Так проходил час, два, день, пока, собравшись с силами, я не начинала стыдить себя… Разве я не знаю, как он загружен? И, наконец, разве все это так уж обязательно? Чего ради человеку бросать все дела и неведомо зачем тащиться за пятьдесят верст… И вообще каждый должен делать свое дело, и нечего тут разводить антимонии и отрывать людей от работы.
Доводы были очень разумны, но если б вопреки всем этим доводам Сергачев появился вдруг в больнице, я бы, кажется, сорвалась с постели и вприпрыжку побежала бы ему навстречу.
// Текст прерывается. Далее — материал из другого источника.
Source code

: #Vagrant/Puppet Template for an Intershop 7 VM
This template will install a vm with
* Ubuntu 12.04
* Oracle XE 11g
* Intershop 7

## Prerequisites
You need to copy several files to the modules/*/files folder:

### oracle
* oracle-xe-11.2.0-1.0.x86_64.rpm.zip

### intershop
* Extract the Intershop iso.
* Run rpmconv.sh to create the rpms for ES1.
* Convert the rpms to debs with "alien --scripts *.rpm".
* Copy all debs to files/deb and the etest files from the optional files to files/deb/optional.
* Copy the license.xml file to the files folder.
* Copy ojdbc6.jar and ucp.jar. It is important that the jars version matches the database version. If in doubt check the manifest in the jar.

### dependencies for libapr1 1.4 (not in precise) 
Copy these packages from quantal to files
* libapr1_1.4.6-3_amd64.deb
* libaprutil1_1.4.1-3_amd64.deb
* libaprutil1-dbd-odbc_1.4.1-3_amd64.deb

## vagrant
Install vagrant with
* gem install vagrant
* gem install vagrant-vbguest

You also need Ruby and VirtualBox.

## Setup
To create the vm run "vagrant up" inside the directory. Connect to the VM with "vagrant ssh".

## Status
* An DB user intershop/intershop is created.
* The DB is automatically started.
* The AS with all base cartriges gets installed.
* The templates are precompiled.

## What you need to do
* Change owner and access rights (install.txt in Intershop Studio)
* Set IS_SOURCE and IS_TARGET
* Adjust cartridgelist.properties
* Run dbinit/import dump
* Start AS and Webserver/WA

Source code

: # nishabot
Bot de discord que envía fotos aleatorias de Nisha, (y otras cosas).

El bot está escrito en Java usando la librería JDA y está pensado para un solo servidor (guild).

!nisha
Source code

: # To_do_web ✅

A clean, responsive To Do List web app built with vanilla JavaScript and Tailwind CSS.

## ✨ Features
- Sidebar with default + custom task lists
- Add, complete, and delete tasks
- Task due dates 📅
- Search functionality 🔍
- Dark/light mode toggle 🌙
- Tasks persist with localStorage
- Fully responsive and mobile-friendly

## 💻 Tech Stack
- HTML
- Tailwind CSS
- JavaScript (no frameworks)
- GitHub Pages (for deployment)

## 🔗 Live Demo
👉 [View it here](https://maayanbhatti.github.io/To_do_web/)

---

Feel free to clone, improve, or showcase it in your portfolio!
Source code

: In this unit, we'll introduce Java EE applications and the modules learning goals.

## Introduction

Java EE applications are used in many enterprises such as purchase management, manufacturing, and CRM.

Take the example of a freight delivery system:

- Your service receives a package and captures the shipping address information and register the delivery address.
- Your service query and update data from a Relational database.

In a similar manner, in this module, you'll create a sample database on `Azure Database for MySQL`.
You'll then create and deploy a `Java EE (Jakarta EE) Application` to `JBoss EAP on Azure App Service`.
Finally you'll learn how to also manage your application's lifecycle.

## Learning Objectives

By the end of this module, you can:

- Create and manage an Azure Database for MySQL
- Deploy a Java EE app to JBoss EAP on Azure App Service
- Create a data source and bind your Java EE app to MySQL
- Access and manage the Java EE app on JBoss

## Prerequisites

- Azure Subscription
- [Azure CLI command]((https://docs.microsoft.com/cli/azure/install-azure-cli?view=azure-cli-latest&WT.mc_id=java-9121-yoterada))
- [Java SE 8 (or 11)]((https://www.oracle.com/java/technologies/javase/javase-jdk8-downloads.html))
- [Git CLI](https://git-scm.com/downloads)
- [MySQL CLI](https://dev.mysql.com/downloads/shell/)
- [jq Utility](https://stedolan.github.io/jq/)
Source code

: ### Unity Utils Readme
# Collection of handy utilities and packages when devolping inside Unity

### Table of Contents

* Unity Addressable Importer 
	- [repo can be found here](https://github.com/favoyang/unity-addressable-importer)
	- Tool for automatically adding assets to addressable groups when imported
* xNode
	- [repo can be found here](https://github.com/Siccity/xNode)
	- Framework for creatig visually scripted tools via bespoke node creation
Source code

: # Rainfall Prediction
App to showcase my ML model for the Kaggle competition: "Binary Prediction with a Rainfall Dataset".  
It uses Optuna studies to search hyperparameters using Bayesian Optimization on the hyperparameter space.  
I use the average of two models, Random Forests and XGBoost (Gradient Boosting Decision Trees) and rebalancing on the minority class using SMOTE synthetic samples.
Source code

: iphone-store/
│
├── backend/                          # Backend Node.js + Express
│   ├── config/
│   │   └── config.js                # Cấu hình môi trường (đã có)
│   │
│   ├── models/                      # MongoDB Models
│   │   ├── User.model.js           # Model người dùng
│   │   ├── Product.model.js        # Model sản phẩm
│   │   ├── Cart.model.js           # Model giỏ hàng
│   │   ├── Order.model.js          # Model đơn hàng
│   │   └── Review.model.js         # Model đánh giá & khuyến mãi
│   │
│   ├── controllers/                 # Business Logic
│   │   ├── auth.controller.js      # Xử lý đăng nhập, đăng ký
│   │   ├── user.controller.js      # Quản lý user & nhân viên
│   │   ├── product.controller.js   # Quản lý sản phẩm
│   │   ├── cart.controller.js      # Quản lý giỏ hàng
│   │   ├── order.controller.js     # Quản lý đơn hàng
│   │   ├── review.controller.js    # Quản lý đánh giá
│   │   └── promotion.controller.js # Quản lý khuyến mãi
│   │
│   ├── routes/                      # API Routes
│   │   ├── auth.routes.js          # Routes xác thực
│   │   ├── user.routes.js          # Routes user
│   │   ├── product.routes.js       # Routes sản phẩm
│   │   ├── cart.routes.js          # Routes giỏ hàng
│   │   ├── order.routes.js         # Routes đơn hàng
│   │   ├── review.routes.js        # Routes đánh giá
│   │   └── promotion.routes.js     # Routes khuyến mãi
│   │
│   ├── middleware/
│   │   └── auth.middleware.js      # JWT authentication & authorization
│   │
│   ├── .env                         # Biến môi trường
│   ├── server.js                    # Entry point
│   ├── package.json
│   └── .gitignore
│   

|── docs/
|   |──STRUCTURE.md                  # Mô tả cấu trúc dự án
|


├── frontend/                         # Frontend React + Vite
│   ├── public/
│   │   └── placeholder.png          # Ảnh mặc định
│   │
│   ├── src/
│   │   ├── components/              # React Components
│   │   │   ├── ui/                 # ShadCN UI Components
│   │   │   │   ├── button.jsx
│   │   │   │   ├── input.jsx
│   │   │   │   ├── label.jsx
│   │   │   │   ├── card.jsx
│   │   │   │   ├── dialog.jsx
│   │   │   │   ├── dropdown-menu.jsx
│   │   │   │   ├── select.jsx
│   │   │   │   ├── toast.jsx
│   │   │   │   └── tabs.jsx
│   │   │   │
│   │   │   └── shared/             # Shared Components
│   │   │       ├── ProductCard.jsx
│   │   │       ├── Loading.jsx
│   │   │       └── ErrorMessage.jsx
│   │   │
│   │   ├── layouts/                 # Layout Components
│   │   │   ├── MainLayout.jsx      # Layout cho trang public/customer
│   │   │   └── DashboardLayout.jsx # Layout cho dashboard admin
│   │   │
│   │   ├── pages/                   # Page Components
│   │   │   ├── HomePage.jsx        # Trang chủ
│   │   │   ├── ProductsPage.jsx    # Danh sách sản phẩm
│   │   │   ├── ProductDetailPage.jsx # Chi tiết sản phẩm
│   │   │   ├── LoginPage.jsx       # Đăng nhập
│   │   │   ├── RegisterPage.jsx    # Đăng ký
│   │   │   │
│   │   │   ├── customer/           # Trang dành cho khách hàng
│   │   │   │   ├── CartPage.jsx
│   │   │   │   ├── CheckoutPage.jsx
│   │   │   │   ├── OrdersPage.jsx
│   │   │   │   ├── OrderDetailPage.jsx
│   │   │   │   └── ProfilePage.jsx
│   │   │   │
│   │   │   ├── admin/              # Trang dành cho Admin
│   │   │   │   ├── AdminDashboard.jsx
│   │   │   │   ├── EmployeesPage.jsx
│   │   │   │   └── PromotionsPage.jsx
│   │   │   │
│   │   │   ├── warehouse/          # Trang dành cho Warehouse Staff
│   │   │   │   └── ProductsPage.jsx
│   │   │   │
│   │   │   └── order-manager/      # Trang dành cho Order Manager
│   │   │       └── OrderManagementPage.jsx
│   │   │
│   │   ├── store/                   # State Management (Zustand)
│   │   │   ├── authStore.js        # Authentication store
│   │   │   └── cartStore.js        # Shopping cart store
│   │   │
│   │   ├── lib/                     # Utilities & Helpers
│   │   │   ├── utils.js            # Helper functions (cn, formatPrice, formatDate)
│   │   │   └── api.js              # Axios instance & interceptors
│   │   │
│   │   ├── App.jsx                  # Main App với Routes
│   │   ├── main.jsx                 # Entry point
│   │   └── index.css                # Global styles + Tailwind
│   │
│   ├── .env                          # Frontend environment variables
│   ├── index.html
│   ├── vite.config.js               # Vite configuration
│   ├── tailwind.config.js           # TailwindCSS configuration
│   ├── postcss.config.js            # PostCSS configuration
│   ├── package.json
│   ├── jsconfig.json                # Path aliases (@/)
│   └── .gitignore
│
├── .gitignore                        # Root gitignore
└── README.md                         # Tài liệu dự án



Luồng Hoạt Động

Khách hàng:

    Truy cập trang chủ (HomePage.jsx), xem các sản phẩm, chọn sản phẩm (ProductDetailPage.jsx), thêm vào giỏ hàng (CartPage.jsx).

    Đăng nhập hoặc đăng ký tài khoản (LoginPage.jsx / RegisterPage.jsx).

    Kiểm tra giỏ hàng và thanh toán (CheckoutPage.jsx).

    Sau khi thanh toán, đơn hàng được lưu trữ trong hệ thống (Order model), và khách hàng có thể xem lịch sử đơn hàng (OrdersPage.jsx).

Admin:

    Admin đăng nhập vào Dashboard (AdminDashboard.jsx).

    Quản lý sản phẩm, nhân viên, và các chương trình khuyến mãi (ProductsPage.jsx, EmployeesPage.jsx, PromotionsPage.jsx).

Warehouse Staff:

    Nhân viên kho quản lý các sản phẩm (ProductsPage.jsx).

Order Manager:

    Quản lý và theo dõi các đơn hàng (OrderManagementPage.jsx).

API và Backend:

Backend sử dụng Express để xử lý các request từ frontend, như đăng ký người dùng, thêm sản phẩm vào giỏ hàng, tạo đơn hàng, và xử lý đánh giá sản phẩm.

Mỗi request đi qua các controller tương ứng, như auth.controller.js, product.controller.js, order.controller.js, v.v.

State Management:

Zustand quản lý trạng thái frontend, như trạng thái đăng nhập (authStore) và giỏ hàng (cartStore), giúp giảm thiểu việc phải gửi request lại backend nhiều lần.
Только в начале третьей недели появился, наконец, посетитель. Он вошел в палату и остановился, оглядываясь по сторонам. Видно было, что он чувствует себя в незнакомой обстановке неловко. Он нерешительно потаптывался на месте, пока проходившая мимо сестра не ткнула пальцем в мою сторону. Тогда он повернулся ко мне, и ему уже не надо было проводника, — его вели мои глаза, следившие за ним неотрывно. Я забыла обо всем. Я лежала притихшая, радостная, успокоенная.
Он шел улыбаясь. В руках у него был букетик левкоев. Я приняла их, как королева.
Он стоял у кровати и смотрел в мое лицо.
— Садись, товарищ Вашинцев, — сказала я, указывая глазами на стоявшую возле кровати табуретку.
Он сел на краешек — большой и неловкий. Девять женщин смотрели ему в спину с любопытством и недоброжелательством. Здесь не любили мужчин.
От него пахло табаком и еще чем-то грубоватым и приятным. Моя кровать стояла у стены в углу. Я одна видела его лицо.